I have this same crash on my application, and the callstack is exactly the same too. However my crash is different in that a native DLL has a delay load dependency on another native DLL.

I would never ever delay load a .NET assembly. .NET assemblies are supposed to be loaded using the managed assembly loader functions. They should also not be loaded by calling LoadLibrary on them either.

In the end, I'm not sure what is causing the crash, but I would remove delay loading altogether for a .NET assembly.

2
C. Tewalt On

I had this problem when I tried to run a debug version of my program on another machine that did NOT have the debug version of the Visual Studio C++ runtimes on that machine. (The debug dlls are often named a little bit differently having an extra "D" somewhere in the assembly name)

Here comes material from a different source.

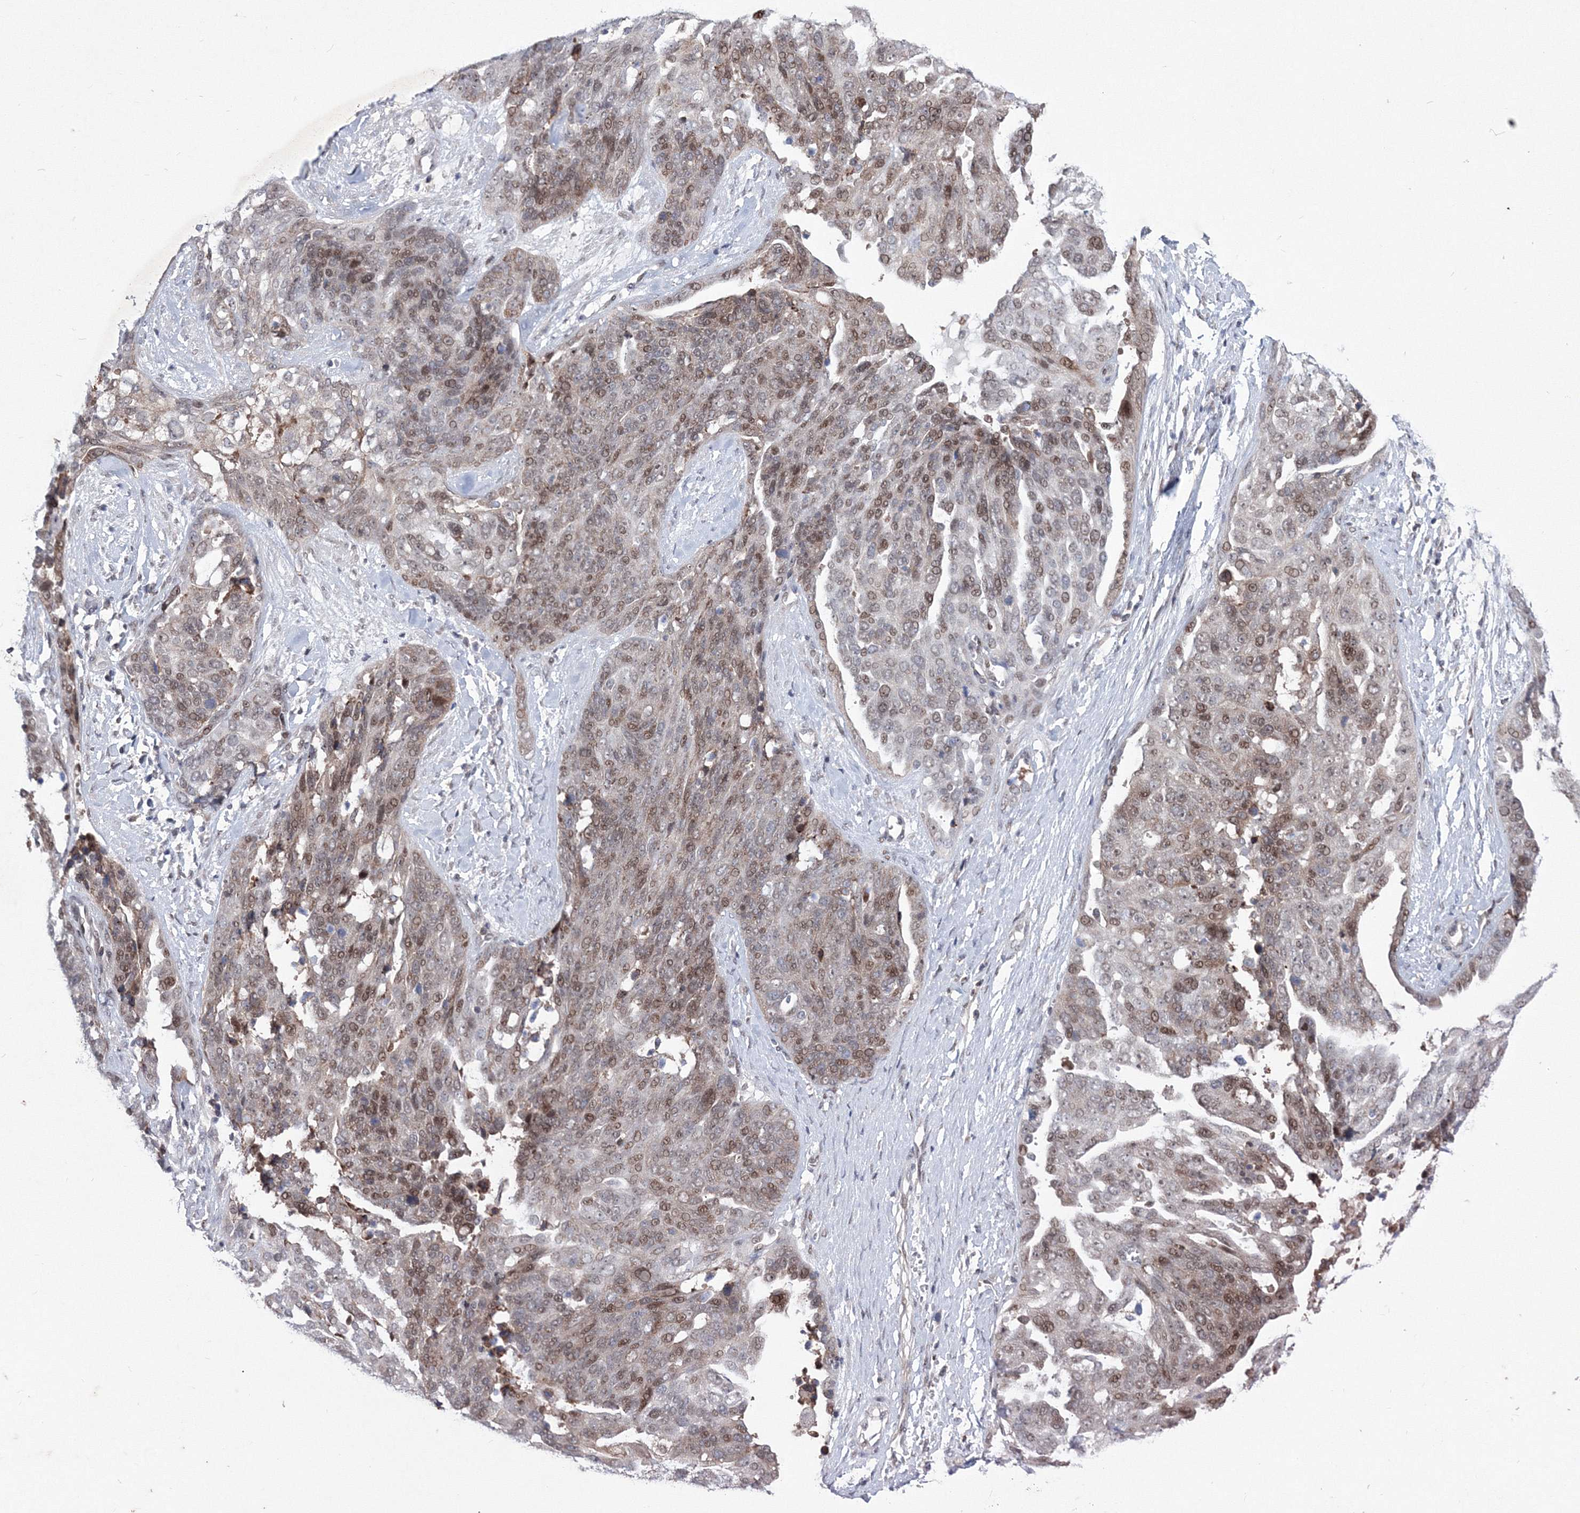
{"staining": {"intensity": "moderate", "quantity": ">75%", "location": "nuclear"}, "tissue": "ovarian cancer", "cell_type": "Tumor cells", "image_type": "cancer", "snomed": [{"axis": "morphology", "description": "Cystadenocarcinoma, serous, NOS"}, {"axis": "topography", "description": "Ovary"}], "caption": "Serous cystadenocarcinoma (ovarian) was stained to show a protein in brown. There is medium levels of moderate nuclear staining in approximately >75% of tumor cells.", "gene": "RNPEPL1", "patient": {"sex": "female", "age": 44}}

The release configuration of my program worked fine because I had the redistributable VS C++ runtimes on it.

For completeness, I'll put the obvious answer to this question, but I sincerely don't mean for it to seem condescending... The module loader could not find a module that it was dependent on! The more I troubleshoot stuff like this, I tell myself more and more to "believe the error message"

Dependency Walker (depends.exe) should be your friend in this case, although I can't say with confidence how it deals with delay loaded modules.